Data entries
──────

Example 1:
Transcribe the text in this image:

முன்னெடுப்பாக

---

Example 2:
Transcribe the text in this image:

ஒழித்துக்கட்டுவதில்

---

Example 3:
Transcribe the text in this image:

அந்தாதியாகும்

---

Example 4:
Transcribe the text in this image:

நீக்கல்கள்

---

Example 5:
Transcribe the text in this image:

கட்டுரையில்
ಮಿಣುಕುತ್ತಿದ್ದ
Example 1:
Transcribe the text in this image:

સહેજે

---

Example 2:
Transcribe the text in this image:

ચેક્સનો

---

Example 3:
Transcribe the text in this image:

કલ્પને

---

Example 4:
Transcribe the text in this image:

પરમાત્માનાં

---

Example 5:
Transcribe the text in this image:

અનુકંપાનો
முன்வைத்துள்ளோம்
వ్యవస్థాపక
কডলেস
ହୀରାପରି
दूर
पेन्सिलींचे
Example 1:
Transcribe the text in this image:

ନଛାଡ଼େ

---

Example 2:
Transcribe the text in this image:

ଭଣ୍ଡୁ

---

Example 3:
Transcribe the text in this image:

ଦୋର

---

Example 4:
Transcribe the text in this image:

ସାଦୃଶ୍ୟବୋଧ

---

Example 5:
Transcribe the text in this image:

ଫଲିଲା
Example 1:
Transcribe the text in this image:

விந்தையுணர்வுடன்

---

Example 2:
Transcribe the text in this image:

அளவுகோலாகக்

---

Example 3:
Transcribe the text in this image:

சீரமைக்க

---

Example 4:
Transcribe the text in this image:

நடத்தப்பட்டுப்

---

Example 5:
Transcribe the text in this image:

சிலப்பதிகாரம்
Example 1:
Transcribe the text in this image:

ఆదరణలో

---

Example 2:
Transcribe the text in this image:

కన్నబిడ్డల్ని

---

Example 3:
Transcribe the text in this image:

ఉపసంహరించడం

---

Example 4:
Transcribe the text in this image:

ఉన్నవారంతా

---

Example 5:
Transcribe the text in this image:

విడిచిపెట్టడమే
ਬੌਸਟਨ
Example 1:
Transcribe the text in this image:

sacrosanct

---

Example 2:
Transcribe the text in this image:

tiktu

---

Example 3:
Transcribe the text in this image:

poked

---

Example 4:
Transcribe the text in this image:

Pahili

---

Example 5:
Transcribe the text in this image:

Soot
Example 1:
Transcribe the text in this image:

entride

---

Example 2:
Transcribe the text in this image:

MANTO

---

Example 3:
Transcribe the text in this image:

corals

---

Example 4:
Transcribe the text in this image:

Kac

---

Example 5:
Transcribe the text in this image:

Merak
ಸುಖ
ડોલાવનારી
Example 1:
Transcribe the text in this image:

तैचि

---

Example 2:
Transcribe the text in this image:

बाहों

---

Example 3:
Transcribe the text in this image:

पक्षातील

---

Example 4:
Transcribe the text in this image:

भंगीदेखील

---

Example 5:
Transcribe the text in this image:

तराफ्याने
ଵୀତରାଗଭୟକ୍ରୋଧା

──────

Exercise details: Quote each line above in full, word for word.

Result of the exercise:
Example 1:
Transcribe the text in this image:

முன்னெடுப்பாக

---

Example 2:
Transcribe the text in this image:

ஒழித்துக்கட்டுவதில்

---

Example 3:
Transcribe the text in this image:

அந்தாதியாகும்

---

Example 4:
Transcribe the text in this image:

நீக்கல்கள்

---

Example 5:
Transcribe the text in this image:

கட்டுரையில்
ಮಿಣುಕುತ್ತಿದ್ದ
Example 1:
Transcribe the text in this image:

સહેજે

---

Example 2:
Transcribe the text in this image:

ચેક્સનો

---

Example 3:
Transcribe the text in this image:

કલ્પને

---

Example 4:
Transcribe the text in this image:

પરમાત્માનાં

---

Example 5:
Transcribe the text in this image:

અનુકંપાનો
முன்வைத்துள்ளோம்
వ్యవస్థాపక
কডলেস
ହୀରାପରି
दूर
पेन्सिलींचे
Example 1:
Transcribe the text in this image:

ନଛାଡ଼େ

---

Example 2:
Transcribe the text in this image:

ଭଣ୍ଡୁ

---

Example 3:
Transcribe the text in this image:

ଦୋର

---

Example 4:
Transcribe the text in this image:

ସାଦୃଶ୍ୟବୋଧ

---

Example 5:
Transcribe the text in this image:

ଫଲିଲା
Example 1:
Transcribe the text in this image:

விந்தையுணர்வுடன்

---

Example 2:
Transcribe the text in this image:

அளவுகோலாகக்

---

Example 3:
Transcribe the text in this image:

சீரமைக்க

---

Example 4:
Transcribe the text in this image:

நடத்தப்பட்டுப்

---

Example 5:
Transcribe the text in this image:

சிலப்பதிகாரம்
Example 1:
Transcribe the text in this image:

ఆదరణలో

---

Example 2:
Transcribe the text in this image:

కన్నబిడ్డల్ని

---

Example 3:
Transcribe the text in this image:

ఉపసంహరించడం

---

Example 4:
Transcribe the text in this image:

ఉన్నవారంతా

---

Example 5:
Transcribe the text in this image:

విడిచిపెట్టడమే
ਬੌਸਟਨ
Example 1:
Transcribe the text in this image:

sacrosanct

---

Example 2:
Transcribe the text in this image:

tiktu

---

Example 3:
Transcribe the text in this image:

poked

---

Example 4:
Transcribe the text in this image:

Pahili

---

Example 5:
Transcribe the text in this image:

Soot
Example 1:
Transcribe the text in this image:

entride

---

Example 2:
Transcribe the text in this image:

MANTO

---

Example 3:
Transcribe the text in this image:

corals

---

Example 4:
Transcribe the text in this image:

Kac

---

Example 5:
Transcribe the text in this image:

Merak
ಸುಖ
ડોલાવનારી
Example 1:
Transcribe the text in this image:

तैचि

---

Example 2:
Transcribe the text in this image:

बाहों

---

Example 3:
Transcribe the text in this image:

पक्षातील

---

Example 4:
Transcribe the text in this image:

भंगीदेखील

---

Example 5:
Transcribe the text in this image:

तराफ्याने
ଵୀତରାଗଭୟକ୍ରୋଧା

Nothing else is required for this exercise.